Com inflação contida e consumidor cauteloso, o Banco Central (BC) tem prosseguido na redução de juros iniciada no trimestre final de 2016. Em sua última reunião, o Comitê de Política Monetária do BC (Copom) cortou a taxa básica de 5,5% para 5%. Mais um corte de 0,5 ponto poderá ocorrer em dezembro, antes de uma provável pausa. Isso beneficiará de imediato o Tesouro Nacional, pela redução do custo de sua enorme dívida. Poderá beneficiar as empresas, com mais uma redução do custo do financiamento e, talvez, dar um empurrão no consumo.
Um moderado estímulo ao consumidor já resultou da expansão do crédito pessoal, mas com efeitos ainda muito limitados. O modesto incentivo resultante do acesso a contas do Fundo de Garantia (FGTS) e do PIS-Pasep talvez produza algum aumento de compras neste fim de ano. Diretores do BC já expressaram essa expectativa.

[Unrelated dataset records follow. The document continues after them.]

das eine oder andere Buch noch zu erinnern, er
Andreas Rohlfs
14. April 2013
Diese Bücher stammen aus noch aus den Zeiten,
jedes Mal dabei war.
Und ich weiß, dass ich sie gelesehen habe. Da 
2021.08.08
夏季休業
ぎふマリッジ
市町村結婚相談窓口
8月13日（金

Economistas da Confederação Nacional do Comércio (CNC) também andaram exibindo algum otimismo quanto aos efeitos desses incentivos, da queda de juros e da extensão dos prazos de pagamento. Sua nova projeção é de crescimento de 4,8% do volume de vendas neste ano. Um pouco mais de entusiasmo dos consumidores será bom para os negócios e, um pouco adiante, para a criação de empregos, sem mexer muito na inflação.